The week in GRC: Glass Lewis and ISS sue the state of Indiana as Lululemon boardroom drama intensifies

This week’s governance, compliance and risk-management stories from around the web

– Proxy advisory firms Glass Lewis and ISS have expanded a coordinated legal challenge against US state laws regulating their voting recommendations, filing new lawsuits targeting Indiana.

Both firms argue that Indiana’s House Bill 1273, set to take effect in July 2026, violates First Amendment protections by imposing disclosure requirements only when advisers recommend voting against corporate management. The law would require ‘written financial analysis’ for such recommendations and expose firms to fines and litigation, while potentially applying to advice given globally.

Glass Lewis and ISS argue the statute is vague, burdensome and designed to pressure them into aligning with management viewpoints, undermining independent research relied upon by institutional investors.

The lawsuits mark an escalation in a broader, multi-state legal battle over proxy regulation and ESG-related advice. Both proxy advisors launched similar lawsuits in Texas back in 2025 against Texas Attorney General Ken Paxton in federal court, to block enforcement of the state’s proxy advisor law (SB 2337).

– Lululemon Athletica is reshaping its board and leadership as tensions escalate with founder Chip Wilson ahead of an impending proxy battle, according to Reuters (paywall).

The company has appointed branding executive Esi Eggleston Bracey to its board, adding to recent director changes as it prepares for its June shareholder meeting. The move follows earlier appointments and comes amid efforts to counter Wilson’s campaign to appoint his own nominees and overhaul the company’s governance.

At the same time, Wilson has intensified criticism of the board’s strategy, raising doubts about incoming CEO Heidi O’Neill and warning she lacks sufficient support to drive a turnaround.
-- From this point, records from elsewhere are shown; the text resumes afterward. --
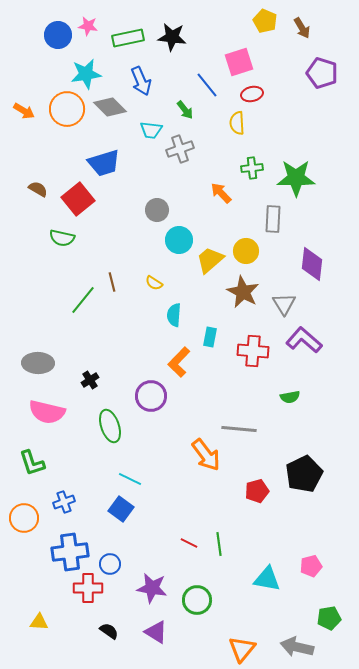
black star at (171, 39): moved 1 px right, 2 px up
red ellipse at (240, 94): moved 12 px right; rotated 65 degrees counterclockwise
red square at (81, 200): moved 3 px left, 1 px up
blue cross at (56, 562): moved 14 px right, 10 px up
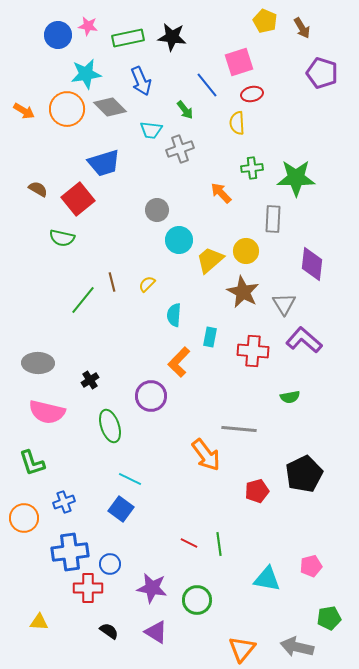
yellow semicircle at (154, 283): moved 7 px left, 1 px down; rotated 102 degrees clockwise
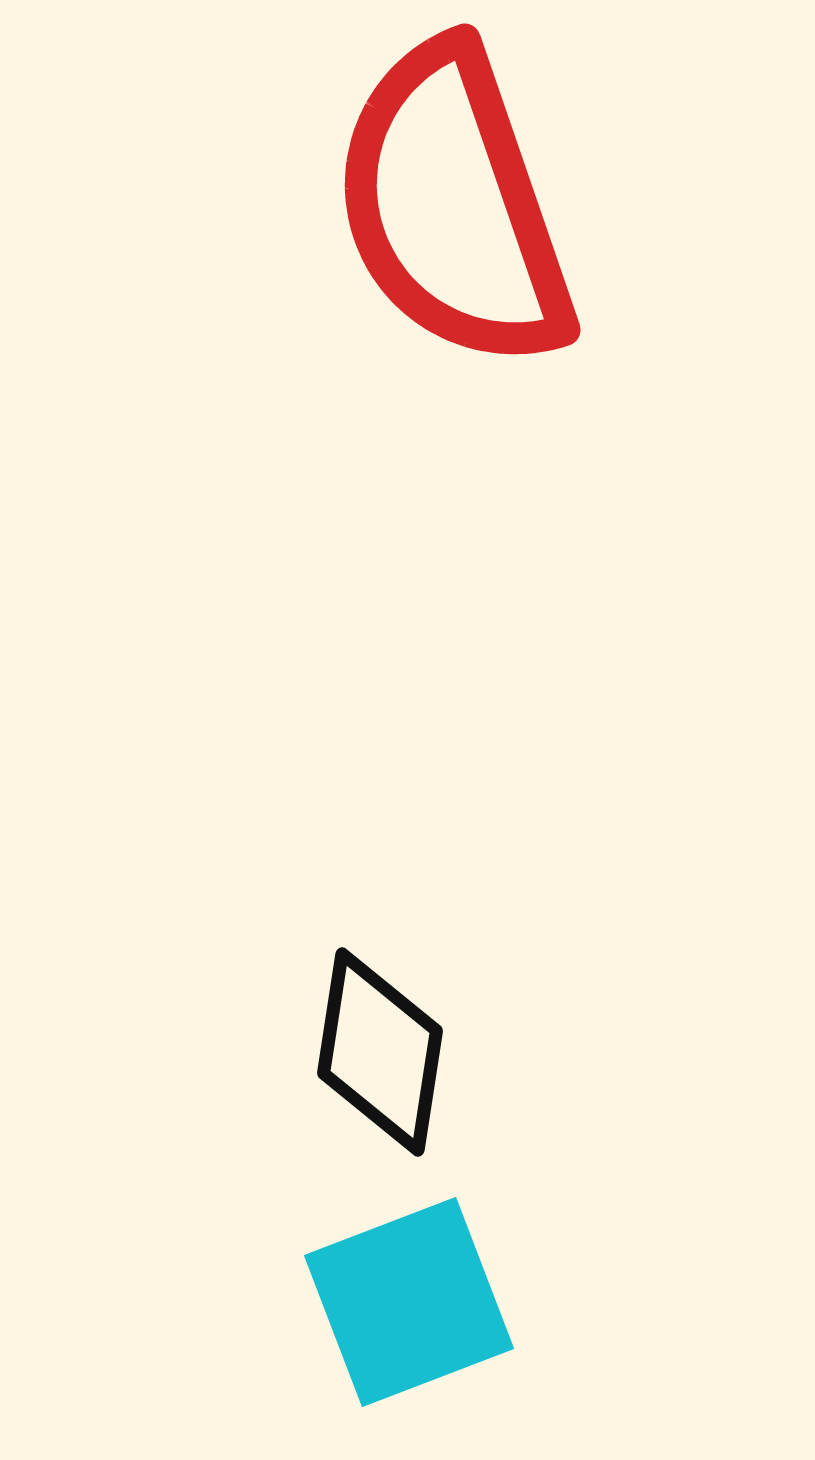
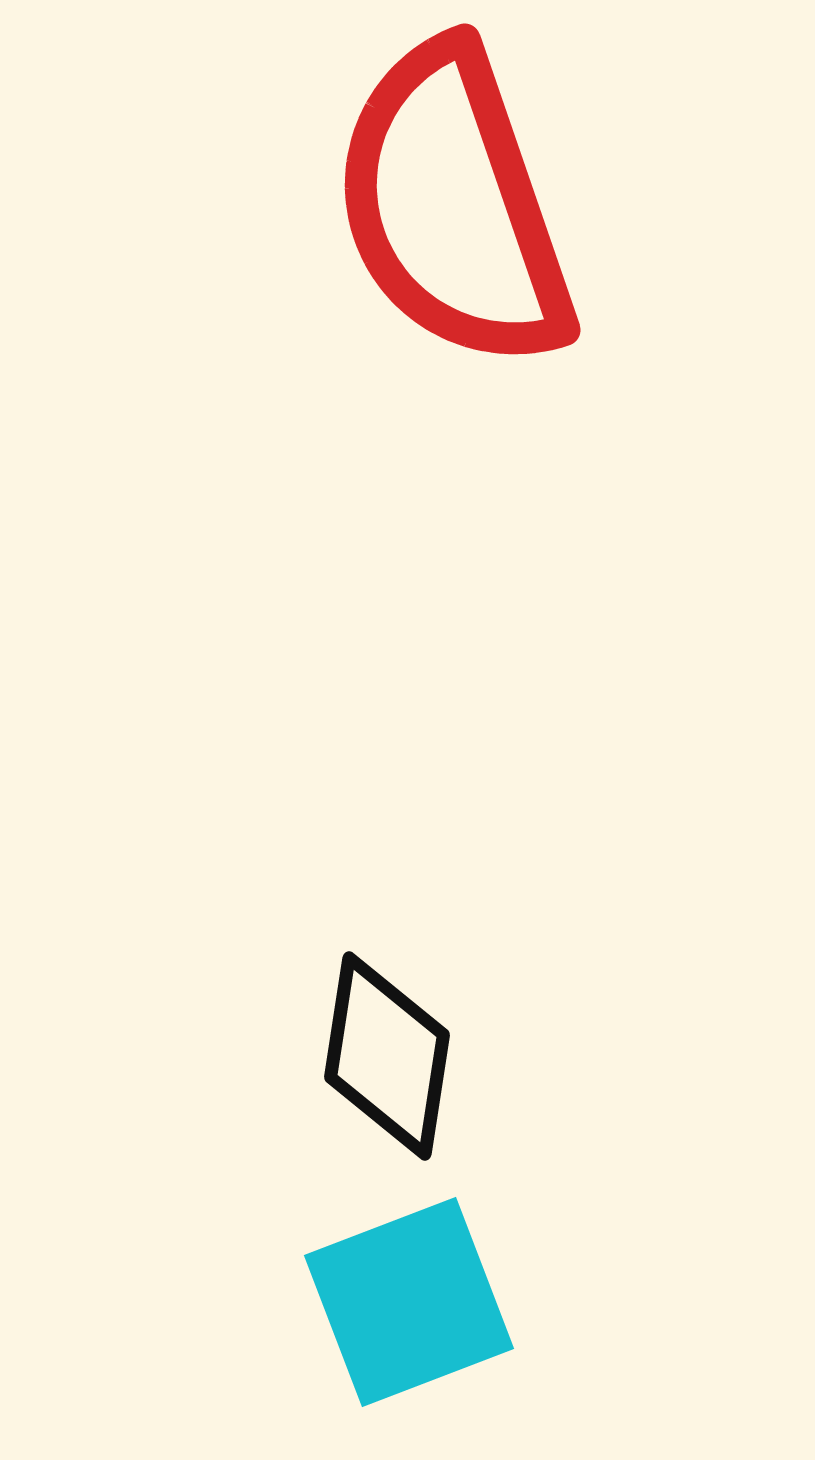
black diamond: moved 7 px right, 4 px down
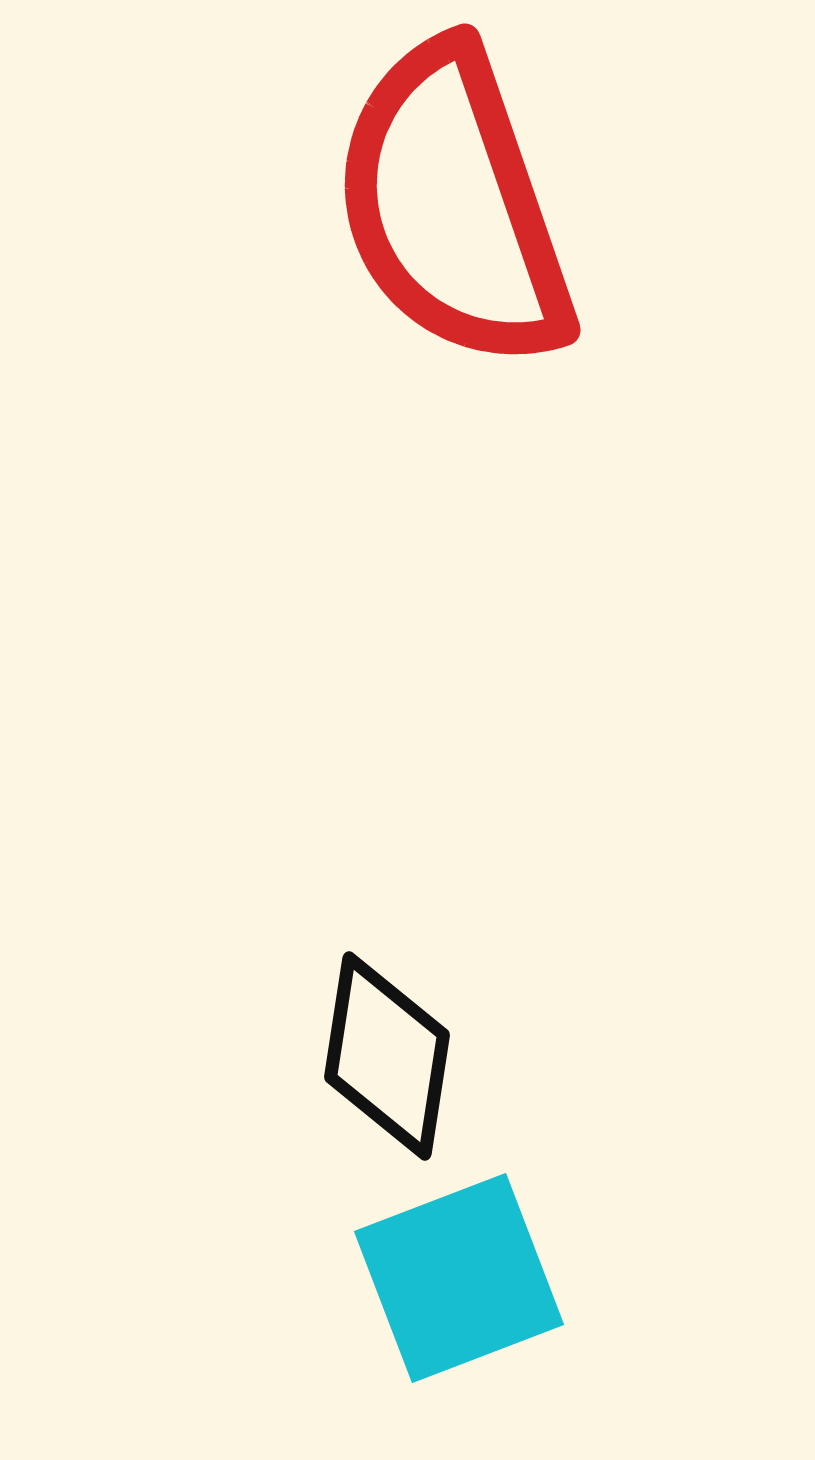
cyan square: moved 50 px right, 24 px up
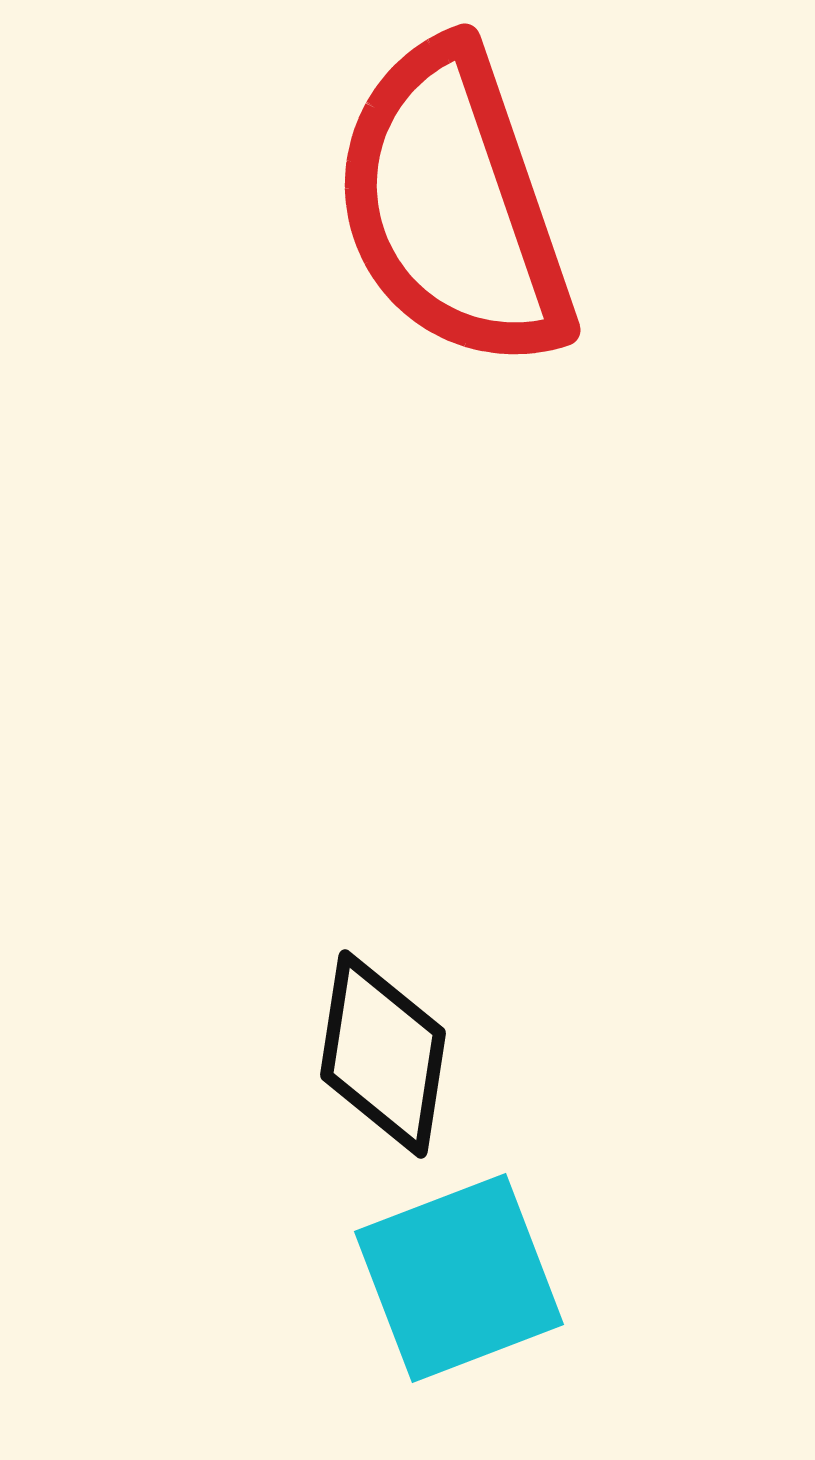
black diamond: moved 4 px left, 2 px up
He argues the board lacks product expertise and is prioritizing its own interests.

– More US states have joined an expanding antitrust lawsuit challenging Nexstar Media Group’s $6.2 bn acquisition of Tegna, according to Reuters.

Five additional states – Massachusetts, Vermont, Indiana, Kansas and Pennsylvania – have signed onto the case led by California Attorney General Rob Bonta, bringing the coalition beyond the eight states that first sued in March.

The lawsuit argues the merger would reduce competition across dozens of local television markets, potentially leading to job losses, higher cable bills and diminished local news coverage.

A federal judge has already issued a preliminary injunction blocking further integration of the two companies, finding plaintiffs likely to succeed in proving antitrust harm.

Although the deal closed after receiving approval from US regulators, the court order prevents operational consolidation while litigation continues, as Nexstar appeals and defends the transaction as beneficial to local journalism.

– Paramount Global is facing a new legal challenge from its own streaming subscribers which seek to block its planned merger with Warner Bros Discovery.

As reported by Variety, the lawsuit, filed in federal court in California by several Paramount+ subscribers, argues the transaction would reduce competition in the streaming and film markets, leading to higher prices and fewer viewing options for consumers.

Plaintiffs are seeking an injunction to halt the deal as well as damages under US antitrust law, claiming the merger reflects a strategy of consolidation rather than innovation.

The case also challenges Skydance’s earlier acquisition of Paramount, alleging the combined transactions would concentrate market power among a shrinking number of major media companies.

– FCC chair Brendan Carr has defended the agency’s decision to review The Walt Disney Company’s ABC television licenses, insisting the move is unrelated to controversy surrounding late-night host Jimmy Kimmel.

According to The Wall Street Journal (paywall), Carr said the early license review stems from an ongoing probe into Disney’s DEI practices and potential violations of equal employment rules, rather than political pressure following criticism of Kimmel’s recent jokes about former President Donald Trump and First Lady Melania Trump.

The timing of the review, launched shortly after Trump publicly called for the host’s dismissal, has drawn sharp criticism from media advocates and Democratic FCC Commissioner Anna Gomez, who warned it could undermine First Amendment protections.

Disney has said it is confident it complies with FCC regulations and will respond to the agency’s requests by a late-May deadline.

– Proposed UK corporate governance reforms could weaken shareholder rights over executive pay and annual meetings, prompting concern among investors and governance groups.

Under a government consultation on ‘modernizing corporate reporting,’ officials are considering whether to scrap or scale back shareholder votes on directors’ pay and allow companies to hold fully virtual AGMs, reports The Times (paywall).

Supporters argue the changes would simplify regulation and boost competitiveness, but investor groups warn they risk reducing accountability and transparency at listed companies.

Separately, The Financial Times (paywall) reports that shareholder activism around environmental policies is intensifying at major UK banks.

At NatWest Group’s AGM, support for chair Rick Haythornthwaite fell to 92.1 percent, down from 97.6 percent the previous year, signaling a protest vote driven largely by minority and institutional investors.

Investors coordinated by ShareAction criticized the bank’s decision to ease restrictions on oil and gas financing and drop emissions targets in key sectors, warning of rising financial risks tied to fossil fuel exposure. Similar pressure is being applied across the sector, with upcoming votes at HSBC and Barclays expected to draw scrutiny.